The number of people reported as disappeared in Mexico is at a record high of 100,000, figures suggest. Government data, which goes back to 1964, shows that almost all the disappearances have occurred since 2007, when then-President Felipe Calderón launched his "war on drugs".

Dec 21 2024

(BBC) The number of people reported as disappeared in Mexico is at a record high of 100,000, figures suggest.

Government data, which goes back to 1964, shows that almost all the disappearances have occurred since 2007, when then-President Felipe Calderón launched his "war on drugs".

The United Nations has called it "a human tragedy of enormous proportions".

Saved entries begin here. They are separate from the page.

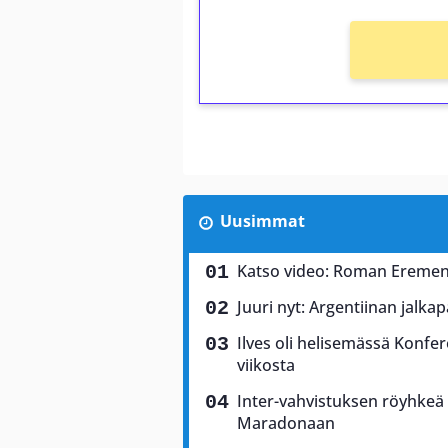
Uusimmat
Katso video: Roman Eremen
Juuri nyt: Argentiinan jalkap
Ilves oli helisemässä Konfere
viikosta
Inter-vahvistuksen röyhkeä 
Maradonaan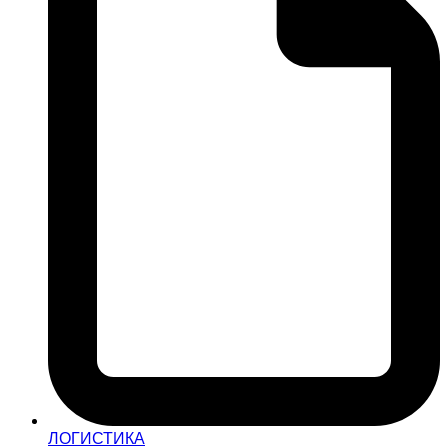
ЛОГИСТИКА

Many of the missing are victims of organised crime and hardly any of those responsible are punished.

The latest update to the national registry of missing people kept by Mexico's attorney general's office shows that over the past two years, the number of disappeared has risen from 73,000 to more than 100,000.

Three quarters of those reported missing were men and one fifth were under the age of 18 at the time of their disappearance. Relatives of the disappeared say that the government is not doing enough to find them, and that officials are indifferent when they report their loved ones missing.

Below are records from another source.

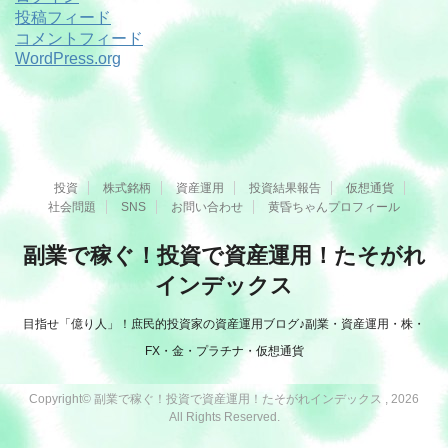
投稿フィード
コメントフィード
WordPress.org
投資
株式銘柄
資産運用
投資結果報告
仮想通貨
社会問題
SNS
お問い合わせ
黄昏ちゃんプロフィール
副業で稼ぐ！投資で資産運用！たそがれ
インデックス
目指せ「億り人」！庶民的投資家の資産運用ブログ♪副業・資産運用・株・
FX・金・プラチナ・仮想通貨
Copyright© 副業で稼ぐ！投資で資産運用！たそがれインデックス , 2026
All Rights Reserved.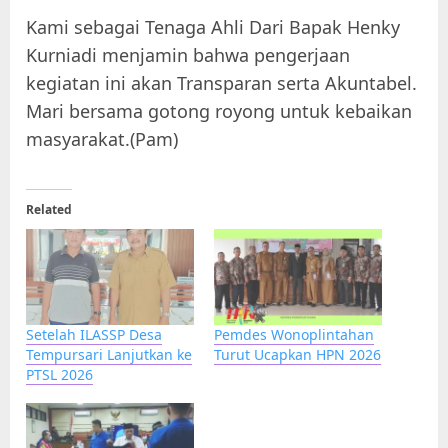
Kami sebagai Tenaga Ahli Dari Bapak Henky
Kurniadi menjamin bahwa pengerjaan
kegiatan ini akan Transparan serta Akuntabel.
Mari bersama gotong royong untuk kebaikan
masyarakat.(Pam)
Related
Setelah ILASSP Desa
Pemdes Wonoplintahan
Tempursari Lanjutkan ke
Turut Ucapkan HPN 2026
PTSL 2026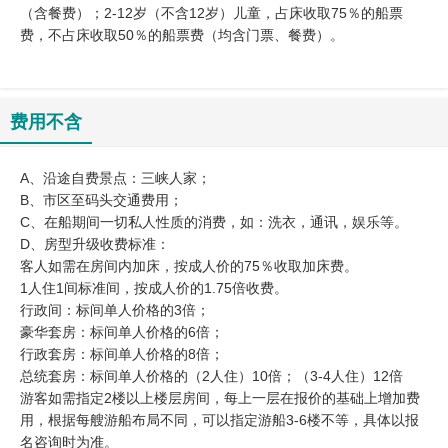
（含餐费）；2-12岁（不含12岁）儿童，占床收取75％的船票
费，不占床收取50％的船票费（均含门票、餐费）。
费用不含
A、沿途自费景点：三峡人家；
B、市区至码头交通费用；
C、在船期间一切私人性质的消费，如：洗衣，通讯，娱乐等。
D、房型升级收费标准：
客人如需在房间内加床，按成人价的75％收取加床费。
1人住1间标准间，按成人价的1.75倍收费。
行政间：标间单人价格的3倍；
豪华套房：标间单人价格的6倍；
行政套房：标间单人价格的8倍；
总统套房：标间单人价格的（2人住）10倍；（3-4人住）12倍
游客如需指定2楼以上楼层房间，每上一层在报价的基础上增加费
用，根据每艘游船布局不同，可以指定游船3-6楼不等，具体以报
名咨询时为准。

Many have taken matters into their own hands, digging up unmarked graves in the hopes of finding remains of their loved ones.

On 10 May, the day Mexicans marked Mother's Day, hundreds of women took to the streets to demand the authorities do more to locate the missing and punish those behind enforced disappearances.

According to the UN, only 35 of the recorded disappearances have led to the conviction of the perpetrators.

It said that the "staggering rate of impunity" was mostly to blame on the lack of effective investigations.

"It leaves victims' families, already deeply affected by the disappearance of their loved ones, to cope alone with the additional burden of trying to ascertain what happened to them," the Office of the High Commissioner for Human Rights said in a statement.

In a report published last month, the UN Committee on Enforced Disappearances said that organised crime had become a "central perpetrator" of disappearances in Mexico "with varying degrees of participation, acquiescence or omission by public servants".

Rights group Centro Prodh asked on Twitter "how many more have to go missing for the government to come up with a policy to prevent and eradicate disappearances".

The state with the highest number of disappearances is Jalisco, where the Jalisco New Generation Cartel has its power base.

In recent years, migrants have increasingly been among those reported missing.

Last year, 349 foreign nationals were reported as disappeared, compared to 89 the previous year, according to a report by the Jesuits' Missing Migrant Search Program (SJM).